The Art of Not Breathing

THE DAY AFTER EDDIE DISAPPEARED, DILLON AND I WENT DOWN to the Point to look for him. Dillon told me to wait on the beach, but I followed him into the water. He swam so fast, I couldn’t keep up with him, and we were against the tide. I was afraid of how deep it was farther out, but I didn’t want to stop until we found Eddie.

“Can you see anything?” I kept calling to Dillon, but he was too far away to hear me, and the rain was creating a mist on the surface of the water, making it even harder to see.

Every time I got out to the big waves, they dragged me back and I had to start again. My hands were numb and useless at pulling me through the water, and I became so exhausted, I couldn’t keep my head up. Large bits of kelp drifted around my neck, and every time I brushed a piece away, another would attach itself to my skin. The water closed in around my head, and it was so cold, I felt like my head was being crushed. For a few seconds I thought I’d never come back up, and I thought to myself, I deserve this. But then the water pushed me up and I tumbled onto the beach. When I looked up, I saw my father running toward me, shouting, his face raging with anger. He grabbed me around my neck and pulled me back onto the beach. My fingers were blue.

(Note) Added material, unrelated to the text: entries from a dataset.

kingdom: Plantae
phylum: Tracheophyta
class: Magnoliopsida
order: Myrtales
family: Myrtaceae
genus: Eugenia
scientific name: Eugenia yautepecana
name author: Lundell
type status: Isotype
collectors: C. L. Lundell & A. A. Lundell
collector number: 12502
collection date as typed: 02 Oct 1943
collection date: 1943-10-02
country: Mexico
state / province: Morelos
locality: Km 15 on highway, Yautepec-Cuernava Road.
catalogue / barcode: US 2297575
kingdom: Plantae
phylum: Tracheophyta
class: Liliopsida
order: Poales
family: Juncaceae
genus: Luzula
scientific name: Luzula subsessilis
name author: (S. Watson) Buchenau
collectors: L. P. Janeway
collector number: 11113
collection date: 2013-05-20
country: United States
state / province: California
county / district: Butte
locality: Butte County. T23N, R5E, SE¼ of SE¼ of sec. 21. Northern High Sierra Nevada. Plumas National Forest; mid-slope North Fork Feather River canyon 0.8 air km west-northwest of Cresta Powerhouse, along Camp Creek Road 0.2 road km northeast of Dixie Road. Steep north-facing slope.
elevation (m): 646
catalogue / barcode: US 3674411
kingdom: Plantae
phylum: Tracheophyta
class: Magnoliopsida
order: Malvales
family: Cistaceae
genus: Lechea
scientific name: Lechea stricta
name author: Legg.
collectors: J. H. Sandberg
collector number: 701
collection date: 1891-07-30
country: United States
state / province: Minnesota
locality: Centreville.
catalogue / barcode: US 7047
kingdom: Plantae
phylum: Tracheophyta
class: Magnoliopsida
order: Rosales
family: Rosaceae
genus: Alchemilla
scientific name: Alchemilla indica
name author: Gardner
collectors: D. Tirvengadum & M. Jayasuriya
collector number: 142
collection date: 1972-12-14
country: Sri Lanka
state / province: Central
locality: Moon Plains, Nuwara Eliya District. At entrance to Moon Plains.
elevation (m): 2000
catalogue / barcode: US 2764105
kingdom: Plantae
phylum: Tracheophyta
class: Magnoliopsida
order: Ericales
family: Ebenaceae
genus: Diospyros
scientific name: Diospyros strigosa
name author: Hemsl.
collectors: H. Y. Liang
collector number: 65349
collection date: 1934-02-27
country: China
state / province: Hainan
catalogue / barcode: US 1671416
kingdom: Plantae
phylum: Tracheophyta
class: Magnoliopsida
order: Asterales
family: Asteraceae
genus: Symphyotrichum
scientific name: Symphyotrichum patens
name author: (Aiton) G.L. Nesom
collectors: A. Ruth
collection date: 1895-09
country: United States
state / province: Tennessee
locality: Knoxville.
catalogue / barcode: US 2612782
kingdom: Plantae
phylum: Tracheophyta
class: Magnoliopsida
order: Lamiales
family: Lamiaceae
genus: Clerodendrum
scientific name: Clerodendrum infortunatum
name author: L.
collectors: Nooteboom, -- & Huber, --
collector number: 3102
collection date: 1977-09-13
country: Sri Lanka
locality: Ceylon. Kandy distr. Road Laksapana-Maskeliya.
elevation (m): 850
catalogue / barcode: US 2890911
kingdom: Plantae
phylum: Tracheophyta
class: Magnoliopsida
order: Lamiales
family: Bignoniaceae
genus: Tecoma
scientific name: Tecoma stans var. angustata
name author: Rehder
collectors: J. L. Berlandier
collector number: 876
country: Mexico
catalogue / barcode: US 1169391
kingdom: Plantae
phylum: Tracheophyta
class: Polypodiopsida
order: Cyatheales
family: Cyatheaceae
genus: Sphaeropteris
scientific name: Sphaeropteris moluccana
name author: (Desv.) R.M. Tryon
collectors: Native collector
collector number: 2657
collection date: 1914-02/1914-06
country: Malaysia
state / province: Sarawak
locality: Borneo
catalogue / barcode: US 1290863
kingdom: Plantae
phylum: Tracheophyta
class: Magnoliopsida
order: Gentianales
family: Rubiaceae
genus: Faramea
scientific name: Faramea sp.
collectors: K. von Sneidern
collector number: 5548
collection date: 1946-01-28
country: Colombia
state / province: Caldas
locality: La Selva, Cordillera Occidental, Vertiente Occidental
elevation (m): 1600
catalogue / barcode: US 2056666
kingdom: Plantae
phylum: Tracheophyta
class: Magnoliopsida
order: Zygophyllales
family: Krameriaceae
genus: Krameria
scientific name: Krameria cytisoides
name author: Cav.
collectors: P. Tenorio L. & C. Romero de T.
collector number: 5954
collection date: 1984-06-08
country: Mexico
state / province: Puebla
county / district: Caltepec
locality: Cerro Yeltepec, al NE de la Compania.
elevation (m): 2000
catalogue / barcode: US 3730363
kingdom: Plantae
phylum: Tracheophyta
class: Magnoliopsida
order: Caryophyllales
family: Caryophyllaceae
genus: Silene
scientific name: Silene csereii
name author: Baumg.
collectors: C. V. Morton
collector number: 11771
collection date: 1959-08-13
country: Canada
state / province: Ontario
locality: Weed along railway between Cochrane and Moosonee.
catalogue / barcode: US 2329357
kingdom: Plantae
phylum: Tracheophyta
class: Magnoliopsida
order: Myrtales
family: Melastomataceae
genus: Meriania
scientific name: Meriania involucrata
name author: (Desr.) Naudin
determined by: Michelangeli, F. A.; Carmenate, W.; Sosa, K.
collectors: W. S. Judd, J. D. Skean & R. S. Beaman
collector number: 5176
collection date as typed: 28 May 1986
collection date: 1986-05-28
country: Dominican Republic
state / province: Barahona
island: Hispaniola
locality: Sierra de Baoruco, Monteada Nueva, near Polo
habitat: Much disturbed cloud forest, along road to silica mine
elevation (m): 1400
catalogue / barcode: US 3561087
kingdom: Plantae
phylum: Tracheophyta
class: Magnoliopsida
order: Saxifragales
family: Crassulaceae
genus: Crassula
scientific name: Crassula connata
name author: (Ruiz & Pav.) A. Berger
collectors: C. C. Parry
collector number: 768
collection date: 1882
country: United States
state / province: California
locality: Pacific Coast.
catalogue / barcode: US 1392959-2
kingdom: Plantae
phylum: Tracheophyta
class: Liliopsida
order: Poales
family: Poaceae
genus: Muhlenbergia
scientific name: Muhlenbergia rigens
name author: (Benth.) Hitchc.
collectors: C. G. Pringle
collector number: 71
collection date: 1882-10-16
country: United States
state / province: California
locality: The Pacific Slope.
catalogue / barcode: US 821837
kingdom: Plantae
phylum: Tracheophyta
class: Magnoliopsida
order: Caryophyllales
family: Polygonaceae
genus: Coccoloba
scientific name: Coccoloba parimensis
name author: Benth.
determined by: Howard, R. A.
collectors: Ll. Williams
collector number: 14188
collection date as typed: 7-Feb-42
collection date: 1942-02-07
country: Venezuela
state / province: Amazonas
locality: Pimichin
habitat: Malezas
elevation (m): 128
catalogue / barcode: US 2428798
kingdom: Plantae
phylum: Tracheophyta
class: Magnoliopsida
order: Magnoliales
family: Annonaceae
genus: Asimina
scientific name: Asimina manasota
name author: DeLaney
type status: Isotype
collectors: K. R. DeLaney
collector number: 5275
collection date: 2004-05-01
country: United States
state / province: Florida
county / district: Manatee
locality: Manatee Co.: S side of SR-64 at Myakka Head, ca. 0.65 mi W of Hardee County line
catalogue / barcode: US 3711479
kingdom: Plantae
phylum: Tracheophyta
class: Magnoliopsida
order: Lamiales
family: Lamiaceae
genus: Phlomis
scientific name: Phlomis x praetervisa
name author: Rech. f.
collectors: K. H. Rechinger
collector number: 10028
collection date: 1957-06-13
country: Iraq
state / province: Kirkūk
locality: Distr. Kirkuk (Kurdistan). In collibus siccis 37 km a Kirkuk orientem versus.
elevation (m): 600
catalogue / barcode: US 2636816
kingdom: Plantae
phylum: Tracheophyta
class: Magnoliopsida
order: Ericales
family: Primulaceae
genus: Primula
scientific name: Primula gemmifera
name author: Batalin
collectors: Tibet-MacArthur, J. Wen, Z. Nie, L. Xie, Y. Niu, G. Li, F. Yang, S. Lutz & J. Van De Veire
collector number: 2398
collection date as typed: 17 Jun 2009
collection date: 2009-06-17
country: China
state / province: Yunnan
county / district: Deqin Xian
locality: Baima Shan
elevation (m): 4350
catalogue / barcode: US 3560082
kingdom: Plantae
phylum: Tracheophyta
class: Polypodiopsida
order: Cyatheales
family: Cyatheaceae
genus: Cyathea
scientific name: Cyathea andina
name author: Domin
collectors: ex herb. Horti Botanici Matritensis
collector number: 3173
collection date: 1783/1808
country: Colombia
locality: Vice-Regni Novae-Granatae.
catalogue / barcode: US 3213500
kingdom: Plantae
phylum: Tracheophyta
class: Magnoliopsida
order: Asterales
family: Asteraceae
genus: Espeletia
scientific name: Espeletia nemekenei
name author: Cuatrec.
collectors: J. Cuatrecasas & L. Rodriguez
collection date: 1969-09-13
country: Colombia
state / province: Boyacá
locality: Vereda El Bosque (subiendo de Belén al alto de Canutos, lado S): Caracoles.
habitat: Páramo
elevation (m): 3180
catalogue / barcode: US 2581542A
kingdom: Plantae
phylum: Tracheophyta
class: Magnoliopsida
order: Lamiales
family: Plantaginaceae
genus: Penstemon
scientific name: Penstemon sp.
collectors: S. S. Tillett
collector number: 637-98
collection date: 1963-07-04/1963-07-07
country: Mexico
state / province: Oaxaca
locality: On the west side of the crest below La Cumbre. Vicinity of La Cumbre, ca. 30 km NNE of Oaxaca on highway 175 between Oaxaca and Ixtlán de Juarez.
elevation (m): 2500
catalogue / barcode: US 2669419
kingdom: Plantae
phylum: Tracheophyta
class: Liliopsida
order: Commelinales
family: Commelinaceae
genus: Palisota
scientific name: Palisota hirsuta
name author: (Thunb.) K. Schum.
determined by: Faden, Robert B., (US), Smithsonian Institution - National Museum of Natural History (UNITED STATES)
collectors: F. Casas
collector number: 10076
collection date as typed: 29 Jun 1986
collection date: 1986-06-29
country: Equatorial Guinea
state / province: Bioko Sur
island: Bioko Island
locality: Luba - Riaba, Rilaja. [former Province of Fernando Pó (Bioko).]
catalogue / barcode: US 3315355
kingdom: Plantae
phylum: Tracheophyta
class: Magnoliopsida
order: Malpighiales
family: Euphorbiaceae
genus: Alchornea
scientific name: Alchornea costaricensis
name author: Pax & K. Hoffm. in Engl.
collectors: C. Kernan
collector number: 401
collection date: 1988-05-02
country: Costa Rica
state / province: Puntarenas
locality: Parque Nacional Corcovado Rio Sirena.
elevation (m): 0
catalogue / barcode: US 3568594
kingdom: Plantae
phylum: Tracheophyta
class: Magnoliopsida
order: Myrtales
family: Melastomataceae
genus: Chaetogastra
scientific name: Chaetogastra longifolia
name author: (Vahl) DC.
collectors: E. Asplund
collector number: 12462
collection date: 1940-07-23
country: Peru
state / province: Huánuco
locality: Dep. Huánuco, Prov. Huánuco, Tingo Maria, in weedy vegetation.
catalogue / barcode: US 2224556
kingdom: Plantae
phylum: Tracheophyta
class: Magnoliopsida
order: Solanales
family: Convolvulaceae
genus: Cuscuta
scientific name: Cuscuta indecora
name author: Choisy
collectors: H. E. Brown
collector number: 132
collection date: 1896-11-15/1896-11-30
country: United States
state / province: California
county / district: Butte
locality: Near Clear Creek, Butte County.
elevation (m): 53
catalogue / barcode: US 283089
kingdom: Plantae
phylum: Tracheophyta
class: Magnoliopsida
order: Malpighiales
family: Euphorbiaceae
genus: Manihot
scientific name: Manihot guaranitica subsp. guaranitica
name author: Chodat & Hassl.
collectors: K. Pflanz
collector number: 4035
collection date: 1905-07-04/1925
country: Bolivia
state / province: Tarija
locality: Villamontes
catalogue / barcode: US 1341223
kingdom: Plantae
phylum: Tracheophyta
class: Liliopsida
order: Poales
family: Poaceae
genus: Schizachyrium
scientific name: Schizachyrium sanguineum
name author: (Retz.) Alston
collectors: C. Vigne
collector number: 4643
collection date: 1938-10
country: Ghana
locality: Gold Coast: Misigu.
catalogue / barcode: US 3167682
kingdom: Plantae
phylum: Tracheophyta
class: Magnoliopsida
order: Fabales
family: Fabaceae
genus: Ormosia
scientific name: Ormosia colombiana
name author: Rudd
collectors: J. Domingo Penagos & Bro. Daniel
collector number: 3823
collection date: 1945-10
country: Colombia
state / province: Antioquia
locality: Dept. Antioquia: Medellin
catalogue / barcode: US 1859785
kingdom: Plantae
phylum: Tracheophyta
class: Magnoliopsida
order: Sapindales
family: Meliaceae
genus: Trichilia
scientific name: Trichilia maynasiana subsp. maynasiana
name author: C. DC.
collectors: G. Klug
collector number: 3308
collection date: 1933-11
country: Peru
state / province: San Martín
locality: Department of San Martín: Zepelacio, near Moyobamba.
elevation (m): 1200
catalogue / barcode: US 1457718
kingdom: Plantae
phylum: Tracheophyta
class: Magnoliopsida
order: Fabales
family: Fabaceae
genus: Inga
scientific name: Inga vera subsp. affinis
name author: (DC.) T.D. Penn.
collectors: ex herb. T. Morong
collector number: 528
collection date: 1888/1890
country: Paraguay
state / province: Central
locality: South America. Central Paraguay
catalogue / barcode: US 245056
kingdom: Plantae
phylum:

“He might be down there,” I croaked.

“What did you do?” my father screamed.

Then Dillon was there too, screaming for Dad to let go. The three of us were drenched from the sea and the rain, and we howled together for what seemed like forever. I remember the grayness of my father’s face when he looked at me that day—it was like the color had been washed out.

“You’re not to come back here on your own, either of you. Do you hear? You’re not to come here again.”

“I just want to find him,” I cried as my father dragged me up the beach to the car park. “I need to say goodbye.”

From the warmth of the car, I watched Dillon run back down onto the pebbles. He scrabbled around on the stones like a dog searching for a bone until our father wrestled him back to the car too.





Later, the police came around. Dillon and I hid in the closet under the stairs, listening to our parents talking to them. We caught only a few words: “called off” and “too dangerous.” Then I heard my name and more murmuring. I opened the closet door slightly to hear the rest, and Dillon put his hand over my mouth.

“No, I’m sorry. You can’t talk to them. They’re too upset,” my father said. His voice was high-pitched. “We’ve told you everything. It happened so quickly, there was no time . . .”

Dillon pulled the door closed, and everything was muffled again.

“Aren’t they looking for him anymore?” I asked Dillon.

“Shhh.”

“He’ll be so scared.”

“He won’t be scared now,” Dillon replied.

“He will.”

Dillon put his hand over my mouth again and said that we couldn’t let them hear us. Then he whispered very quietly that an angel would guide Eddie back to us. After a few minutes, I said, “Dillon, I’m not four. I know there aren’t any angels. And Eddie knows it too. He also knows that there is no Santa or tooth fairy.”

“You told him?”

I shrugged, even though it was dark and Dillon couldn’t see.

“Dillon?”

“What?”

“I couldn’t see Dad anywhere.”

“Shhh.”

“Dillon, where did he go?”

“He was there. You looked in the wrong place.”

A cloud of dust made me choke, but Dillon wouldn’t let me get out of the closet, even though I needed the loo as well and was really hungry. We hadn’t eaten since breakfast the day before.

“Dillon?”

“What?”

“It’s my fault. I was the one who lost him.”

“No.” Dillon shook my shoulders so hard, I almost cried out. “This wasn’t your fault. You mustn’t ever say anything like that to anyone. It was an accident. Promise me that you won’t say a word to anyone.”

I promised and drew an imaginary zip across my lips. I didn’t know then that our silence would last for a year. I followed Dillon’s lead—he would let me know when it was safe to talk again. When, after a few months, we still refused to speak, Mum started telling everyone that we had chronic laryngitis. We drank a lot of cough medicine that year and had frequent trips to see doctors, who kept asking us how we felt.

After the police had gone, we crawled out of the closet, but our parents were still talking.

“Why him?” my father said. “Why did it have to be him?”